TEXT FOR ANALYSIS>
● ● ●

Evaluate the HA capabilities of the application
To evaluate the HA capabilities of your application, perform a failure analysis. Focus on single points of failure and critical components that would have a large impact on the application if they were unreachable, misconfigured, or started behaving unexpectedly. For areas that do have redundancy, determine whether the application is capable of detecting error conditions and self-healing.
You’ll need to carefully evaluate all components of your application, including the pieces designed to provide HA functionality, such as load balancers. Single points of failure will either need to be modified to have HA capabilities integrated, or will need to be replaced with services that can provide HA capabilities.
Evaluate the HA capabilities of dependent applications
You’ll need to understand not only your application’s SLA requirements to your consumer, but also the provided SLAs of any resource that your application may depend on. If you are committing an uptime to your customers of 99.9%, but a service your application depends on only has an uptime commitment of 99%, this could put you at risk of not meeting your SLA to your customers. If a dependent service is unable to provide a sufficient SLA, you may need to modify your own SLA, replace the dependency with an alternative, or find ways to meet your SLA while the dependency is unavailable. Depending on the scenario and the nature of the dependency, you can temporarily work around failing dependencies with solutions like caches and work queues.
Azure’s highly available platform
The Azure cloud platform has been designed to provide high availability throughout all its services. Like any system, applications may be affected by both hardware and software platform events. The need to design your application architecture to handle failures is critical, and the Azure cloud platform provides you with the tools and capabilities to make your application highly available. There are several core concepts when considering HA for your architecture on Azure:
- Availability sets
- Availability zones
- Load balancing
- Platform as a service (PaaS) HA capabilities
Availability sets are a way for you to inform Azure that VMs that belong to the same application workload should be distributed to prevent simultaneous impact from hardware failure and scheduled maintenance. Availability sets are made up of update domains and fault domains.
Update domains ensure that a subset of your application’s servers always remain running when the virtual machine hosts in an Azure datacenter require downtime for maintenance. Most updates can be performed with no impact to the VMs running on them, but there are times when this isn’t possible. To ensure that updates don’t happen to a whole datacenter at once, the Azure datacenter is logically sectioned into update domains (UD). When a maintenance event occurs, such as a performance update and critical security patch that needs to be applied to the host, the update is sequenced through update domains. The use of sequencing updates using update domains ensures that the whole datacenter isn’t unavailable during platform updates and patching.
While update domains represent a logical section of the datacenter, fault domains (FD) represent physical sections of the datacenter and ensure rack diversity of servers in an availability set. Fault domains align to the physical separation of shared hardware in the datacenter. This includes power, cooling, and network hardware that supports the physical servers located in server racks. In the event the hardware that supports a server rack has become unavailable, only that rack of servers would be affected by the outage. By placing your VMs in an availability set, your VMs will be automatically spread across multiple FDs so that in the event of a hardware failure, only part of your VMs will be impacted.
With availability sets, you can ensure your application remains online if a high-impact maintenance event is required or hardware failures occur.

● ● ●

WORK INSTRUCTIONS>
a - State whether each statement agrees with the passage on high availability, giving yes or no and quoting the words of the passage that decide it. (i) Availability sets are made up of update domains and fault domains. (ii) Fault domains represent logical sections of the datacenter. (iii) A maintenance update is applied to every update domain at the same time.
b - Please reproduce the lines of the listing, starting with the line that contains "Berichten: 467" and going on through the line that contains "heb ik nog wel interesse", with both of those lines included.
The listing has no connection to the passage on high availability.

● ● ●

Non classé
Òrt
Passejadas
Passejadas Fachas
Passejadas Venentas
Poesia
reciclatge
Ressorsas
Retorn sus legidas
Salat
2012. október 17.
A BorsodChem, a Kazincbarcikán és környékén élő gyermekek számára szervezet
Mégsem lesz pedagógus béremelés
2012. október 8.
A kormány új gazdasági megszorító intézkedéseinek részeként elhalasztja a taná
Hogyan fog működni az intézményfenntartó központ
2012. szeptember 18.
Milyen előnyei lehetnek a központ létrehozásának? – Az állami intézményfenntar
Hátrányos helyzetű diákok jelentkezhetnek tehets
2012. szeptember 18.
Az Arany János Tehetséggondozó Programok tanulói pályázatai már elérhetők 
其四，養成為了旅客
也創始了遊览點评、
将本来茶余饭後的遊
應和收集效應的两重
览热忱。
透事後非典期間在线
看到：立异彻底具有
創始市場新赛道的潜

● ● ●

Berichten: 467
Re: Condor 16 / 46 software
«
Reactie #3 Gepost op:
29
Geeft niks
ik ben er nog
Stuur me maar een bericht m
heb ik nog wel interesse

● ● ●

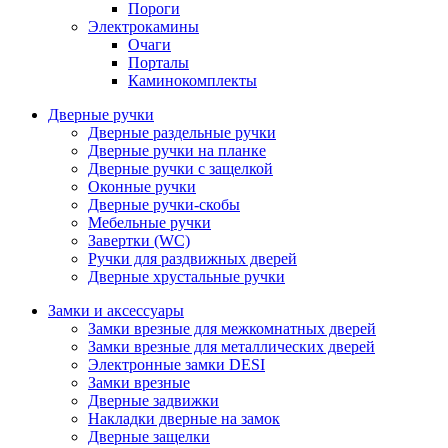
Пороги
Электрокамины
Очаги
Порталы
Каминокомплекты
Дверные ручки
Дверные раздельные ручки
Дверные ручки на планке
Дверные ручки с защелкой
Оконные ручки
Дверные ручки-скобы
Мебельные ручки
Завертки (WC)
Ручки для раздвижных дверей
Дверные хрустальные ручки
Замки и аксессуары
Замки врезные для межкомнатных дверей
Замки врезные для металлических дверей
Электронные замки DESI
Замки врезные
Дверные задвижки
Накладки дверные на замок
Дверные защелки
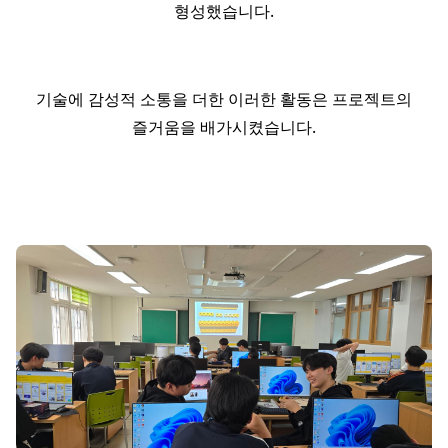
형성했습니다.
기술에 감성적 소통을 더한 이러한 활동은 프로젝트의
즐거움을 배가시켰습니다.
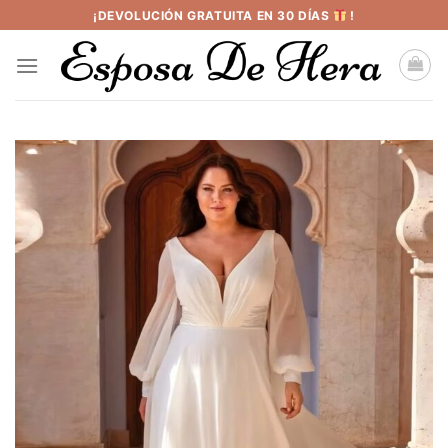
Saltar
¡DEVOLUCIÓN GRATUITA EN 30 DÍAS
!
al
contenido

● ● ●

ANSWERS FOR THE TASKS>
a -
(i) Yes: "Availability sets are made up of update domains and fault domains."
(ii) No: "fault domains (FD) represent physical sections of the datacenter"
(iii) No: "the update is sequenced through update domains"

b -
Berichten: 467
Re: Condor 16 / 46 software
«
Reactie #3 Gepost op:
29
Geeft niks
ik ben er nog
Stuur me maar een bericht m
heb ik nog wel interesse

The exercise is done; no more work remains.